We’ve got a DirectTV system, so that means that we get a special kind of TiVo configured specially for the satellite. Ours is a Hughes DirectTV DVR, and it’s replaced one of our two DirectTV receivers (for an additional charge of $5 a month, on top of the $99 for the DVR itself). Unlike other TiVos, this one downloads the digital signal directly from the satellite, so there’s no need to encode the image - it just saves it to disk. This means the recorded programming has no loss in quality, which is nice. The interface is also great - we can now pause and rewind live TV and record shows with the touch of a button. In theory, we should be able to record one show while watching another, but that would mean running another cable down from the satellite dish, so it might be a while before we can get that set up.

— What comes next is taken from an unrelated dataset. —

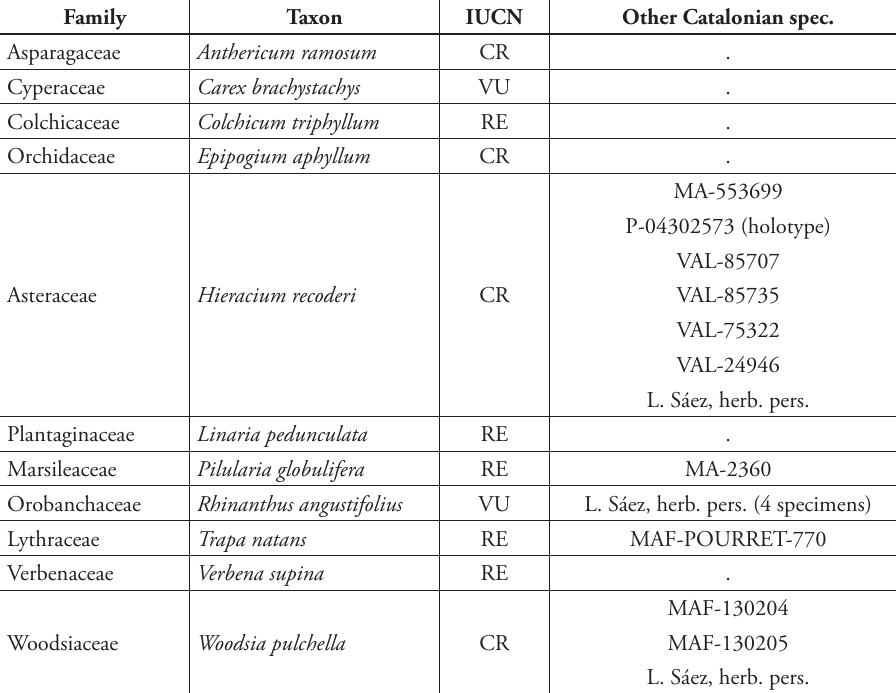
Table 5. Taxa without specimens in the herbaria included in the dataset. Catalonian specimens in other herbaria are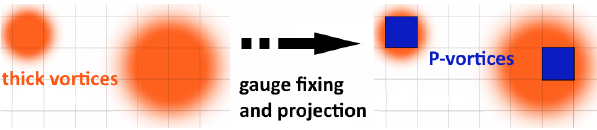
Figure 1. Vortex detection as a best fit procedure of P-vortices to thick vortices shown in a two dimensional slice through a four dimensional lattice.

The one snag is in hooking up the DirectTV DVR to the phone. We don’t have a phone socket anywhere near the TV, so I had to run a 50-foot extension through 3 rooms to hook it up. When researching TiVos it seemed like it might be possible to hook a WiFi receiver to the USB port of the TiVo and hook it up via our wireless internet network, but it turns out that’s not possible with the DirectTV TiVos which use an older version of the TiVo OS. (I’ll have to return the Wireless UBC adapter back to Circuit City, where we purchased the TiVo.) On the other hand, it seems like the TiVo is getting all of its program info from the satellite anyway (we get our local programming from the satellite, too), so I wonder if it really needs to be hooked up to the phone at all. I think we’ll see how it goes for a while, and maybe just run the extension out to let it dial in once a week or so.
Now, we just have to find our if our TiVo thinks we’re gay or not.